Monday, Feb. 25, 1924

Separatists Go

For months the question of whether the Lower Palatinate* should be made an autonomous State has plagued the world.

With the undoubted connivance of the French, the Separatists (those who favor an entirely independent State) have been in control of the whole area since last November and much blood has been shed. At one time the whole affair seriously threatened Anglo-French relations, but, despite British investigations, the Separatists remained.

During the past week the workers of Pirmasens, a little manufacturing town, rose in the night and, armed with hatchets, scythes, guns, cudgels, etc., they took terrible vengeance upon the Separatists who had been terrorizing them for months. Twenty-two were killed and more than 40 were wounded.

At Zweibruecken the Separatists were driven from the town by the infuriated populace.

At Kaiserslautern a desperate fight took place between loyal Germans and the Separatists. The casualties were conservatively estimated at two killed, ten wounded. The fight was eventually stopped by French Moroccan troops who fired upon the populace.

Three days after the "Pirmasens affair" the green-white-red flag of the Separatists was hauled down by order of the Allies amid the indescribable joy and relief of the people, and the government of the area was placed in the hands of a Palatinate Kreistag Commitee.
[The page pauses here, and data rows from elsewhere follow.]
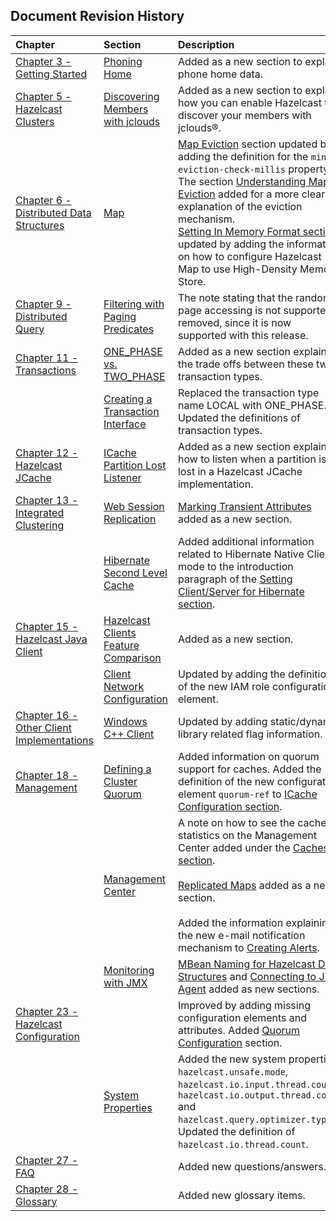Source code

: 

## Document Revision History

|Chapter|Section|Description|
|:-------|:-------|:-----------|
|[Chapter 3 - Getting Started](#getting-started)|[Phoning Home](#phoning-home)|Added as a new section to explain phone home data.|
|[Chapter 5 - Hazelcast Clusters](#hazelcast-clusters)|[Discovering Members with jclouds](#discovering-members-with-jclouds)|Added as a new section to explain how you can enable Hazelcast to discover your members with jclouds&reg;.|
|[Chapter 6 - Distributed Data Structures](#distributed-data-structures)|[Map](#map)|[Map Eviction](#map-eviction) section updated by adding the definition for the `min-eviction-check-millis` property. The section [Understanding Map Eviction](#understanding-map-eviction) added for a more clearer explanation of the eviction mechanism.<br> [Setting In Memory Format section](#setting-in-memory-format) updated by adding the information on how to configure Hazelcast Map to use High-Density Memory Store.|
|[Chapter 9 - Distributed Query](#distributed-query)|[Filtering with Paging Predicates](#filtering-with-paging-predicates)| The note stating that the random page accessing is not supported removed, since it is now supported with this release.
|[Chapter 11 - Transactions](#transactions)|[ONE_PHASE vs. TWO_PHASE](#one_phase-vs-two_phase)| Added as a new section explaining the trade offs between these two transaction types.
||[Creating a Transaction Interface](#creating-a-transaction-interface)|Replaced the transaction type name LOCAL with ONE_PHASE. Updated the definitions of transaction types. 
|[Chapter 12 - Hazelcast JCache](#hazelcast-jcache)|[ICache Partition Lost Listener](#icache-partition-lost-listener)| Added as a new section explaining how to listen when a partition is lost in a Hazelcast JCache implementation.
|[Chapter 13 - Integrated Clustering](#integrated-clustering)|[Web Session Replication](#web-session-replication)|[Marking Transient Attributes](#marking-transient-attributes) added as a new section.|
||[Hibernate Second Level Cache](#hibernate-second-level-cache)|Added additional information related to Hibernate Native Client mode to the introduction paragraph of the [Setting Client/Server for Hibernate section](#setting-client-server-for-hibernate).|
|[Chapter 15 - Hazelcast Java Client](#hazelcast-java-client)|[Hazelcast Clients Feature Comparison](#hazelcast-clients-feature-comparison)|Added as a new section.
||[Client Network Configuration](#client-network-configuration)|Updated by adding the definition of the new IAM role configuration element.
|[Chapter 16 - Other Client Implementations](#other-client-implementations)|[Windows C++ Client](#windows-c++-client)|Updated by adding static/dynamic library related flag information.
|[Chapter 18 - Management](#management)|[Defining a Cluster Quorum](#defining-a-cluster-quorum)|Added information on quorum support for caches. Added the definition of the new configuration element `quorum-ref` to [ICache Configuration section](#icache-configuration).|
||[Management Center](#management-center)|A note on how to see the cache statistics on the Management Center added under the [Caches section](#monitoring-caches).<br></br>[Replicated Maps](#monitoring-replicated-maps) added as a new section.<br><br> Added the information explaining the new e-mail notification mechanism to [Creating Alerts](#creating-alerts).
||[Monitoring with JMX](#monitoring-with-jmx)|[MBean Naming for Hazelcast Data Structures](#mbean-naming-for-hazelcast-data-structures) and [Connecting to JMX Agent](#connecting-to-jmx-agent) added as new sections.
|[Chapter 23 - Hazelcast Configuration](#hazelcast-configuration)||Improved by adding missing configuration elements and attributes. Added [Quorum Configuration](#quorum-configuration) section.|
||[System Properties](#system-properties)|Added the new system properties `hazelcast.unsafe.mode`,  `hazelcast.io.input.thread.count`, `hazelcast.io.output.thread.count` and `hazelcast.query.optimizer.type`. Updated the definition of `hazelcast.io.thread.count`.
|[Chapter 27 - FAQ](#frequently-asked-questions)||Added new questions/answers.|
|[Chapter 28 - Glossary](#glossary)||Added new glossary items.|






<br> </br>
Great Britain, who, through ex-Foreign Minister Lord Curzon, was the first Nation to protest energetically against the Separatist activities, and who caused an Interallied Special Com-mission to be formed to study the Separatist question, was hailed by the Palatinate populace as their saviour.

In a proclamation issued by the President of the Kreistag Committee, it was stated that the Committee 'did not in any way consider itself a Government set up by the Allies, but as an intermediary between the Allies on the one hand and the population of the occupied Palatinate, Bavaria and the Reich on the other. It was specifically stated that this provisional regime would last until peace and order had been restored and until all the administrative machinery had been started. A warning was issued to the people to keep the peace and to refrain from reprisals against the Separatists under severe penalties.

*The Lower Palatinate was part of an electorate of the Holy Roman Empire. As now known, it is a province of Bavaria.